Was erwarten Sie von Kardinal Kurt Koch, Schweizer «Ökumene- Minister» des Papstes im Vatikan?

Ich möchte nicht Menschen idealisieren – auf dass ich nicht frustriert werde. Was könnte Kardinal Kurt Koch erreichen und bewirken? Ich weiss es nicht. In jedem Fall wäre auch Kurienkardinal Kurt Koch in Kiew sehr willkommen.

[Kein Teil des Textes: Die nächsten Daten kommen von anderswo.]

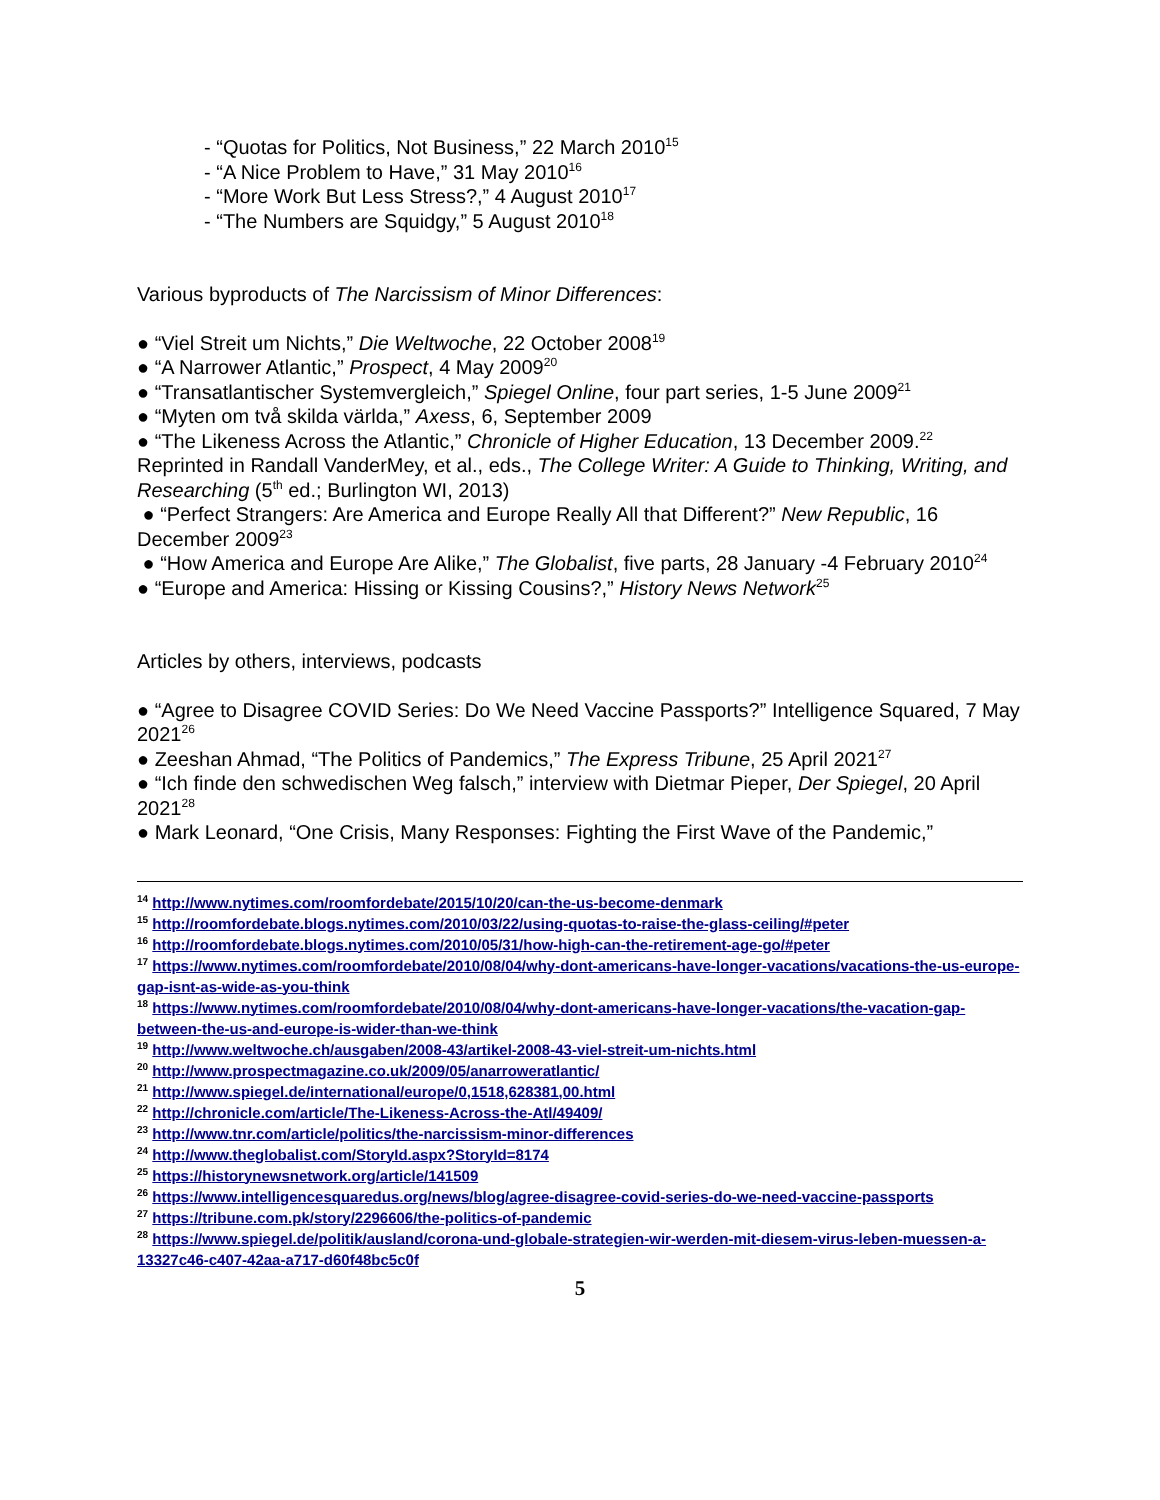- “Quotas for Politics, Not Business,” 22 March 2010<sup>15</sup>
- “A Nice Problem to Have,” 31 May 2010<sup>16</sup>
- “More Work But Less Stress?,” 4 August 2010<sup>17</sup>
- “The Numbers are Squidgy,” 5 August 2010<sup>18</sup>
Various byproducts of The Narcissism of Minor Differences:
● “Viel Streit um Nichts,” Die Weltwoche, 22 October 2008<sup>19</sup>
● “A Narrower Atlantic,” Prospect, 4 May 2009<sup>20</sup>
● “Transatlantischer Systemvergleich,” Spiegel Online, four part series, 1-5 June 2009<sup>21</sup>
● “Myten om två skilda världa,” Axess, 6, September 2009
● “The Likeness Across the Atlantic,” Chronicle of Higher Education, 13 December 2009.<sup>22</sup> Reprinted in Randall VanderMey, et al., eds., The College Writer: A Guide to Thinking, Writing, and Researching (5<sup>th</sup> ed.; Burlington WI, 2013)
● “Perfect Strangers: Are America and Europe Really All that Different?” New Republic, 16 December 2009<sup>23</sup>
● “How America and Europe Are Alike,” The Globalist, five parts, 28 January -4 February 2010<sup>24</sup>
● “Europe and America: Hissing or Kissing Cousins?,” History News Network<sup>25</sup>
Articles by others, interviews, podcasts
● “Agree to Disagree COVID Series: Do We Need Vaccine Passports?” Intelligence Squared, 7 May 2021<sup>26</sup>
● Zeeshan Ahmad, “The Politics of Pandemics,” The Express Tribune, 25 April 2021<sup>27</sup>
● “Ich finde den schwedischen Weg falsch,” interview with Dietmar Pieper, Der Spiegel, 20 April 2021<sup>28</sup>
● Mark Leonard, “One Crisis, Many Responses: Fighting the First Wave of the Pandemic,”
<sup>14</sup> http://www.nytimes.com/roomfordebate/2015/10/20/can-the-us-become-denmark
<sup>15</sup> http://roomfordebate.blogs.nytimes.com/2010/03/22/using-quotas-to-raise-the-glass-ceiling/#peter
<sup>16</sup> http://roomfordebate.blogs.nytimes.com/2010/05/31/how-high-can-the-retirement-age-go/#peter
<sup>17</sup> https://www.nytimes.com/roomfordebate/2010/08/04/why-dont-americans-have-longer-vacations/vacations-the-us-europe-gap-isnt-as-wide-as-you-think
<sup>18</sup> https://www.nytimes.com/roomfordebate/2010/08/04/why-dont-americans-have-longer-vacations/the-vacation-gap-between-the-us-and-europe-is-wider-than-we-think
<sup>19</sup> http://www.weltwoche.ch/ausgaben/2008-43/artikel-2008-43-viel-streit-um-nichts.html
<sup>20</sup> http://www.prospectmagazine.co.uk/2009/05/anarroweratlantic/
<sup>21</sup> http://www.spiegel.de/international/europe/0,1518,628381,00.html
<sup>22</sup> http://chronicle.com/article/The-Likeness-Across-the-Atl/49409/
<sup>23</sup> http://www.tnr.com/article/politics/the-narcissism-minor-differences
<sup>24</sup> http://www.theglobalist.com/StoryId.aspx?StoryId=8174
<sup>25</sup> https://historynewsnetwork.org/article/141509
<sup>26</sup> https://www.intelligencesquaredus.org/news/blog/agree-disagree-covid-series-do-we-need-vaccine-passports
<sup>27</sup> https://tribune.com.pk/story/2296606/the-politics-of-pandemic
<sup>28</sup> https://www.spiegel.de/politik/ausland/corona-und-globale-strategien-wir-werden-mit-diesem-virus-leben-muessen-a-13327c46-c407-42aa-a717-d60f48bc5c0f
5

Sind Sie selber überrascht worden, dass Putin diesen Krieg gegen die Ukraine angezettelt hat? Ich bin über alles sehr überrascht worden, als am 24. Februar 2022 der Alarm losgegangen und der Krieg ausgebrochen ist: Ein Krieg inmitten von Euro-pa im 21. Jahrhundert? Unglaublich absurd. Mögliche Gründe für den Kriegsausbruch gibt es viele: Putin kann die Ukrainerinnen und Ukrainer nicht in Würde leben lassen. Er hat Angst vor der demokratischen Bewegung in unserem Land. Naturgemäss geht es um Macht und Ideologie: Putin hat Sehnsucht nach jenem Imperium, in dem er gross geworden ist. Putin gehört jener Generation an, für welche die Existenz der Sowjetunion selbstverständlich gewesen ist. In diesem Sinne ist sein Gebaren Ausdruck eines überkommenen Grossmachtdenkens. Was können wir für den Frieden tun – ausser zu beten? Wir können Zeugen der Wahrheit sein. Sich hinter einem Neutralitätsbegriff zu verstecken, macht keinen Sinn: Das Christentum selber ist nicht neutral und bezieht Stellung in den Fragen, die das ganze Leben betreffen. Sich zu verteidigen ist schliesslich ein Menschenrecht. Für die Weltstabilität ist es wesentlich, dass diesem Krieg Einhalt geboten werden kann. Was begonnen worden ist, muss wieder beendet werden – was bei einem Krieg nicht einfach ist. Ich bin zuversichtlich, dass die ganze Wut, die der Krieg gegen die Ukraine auslöst, schliesslich in Mut umgewandelt werden kann.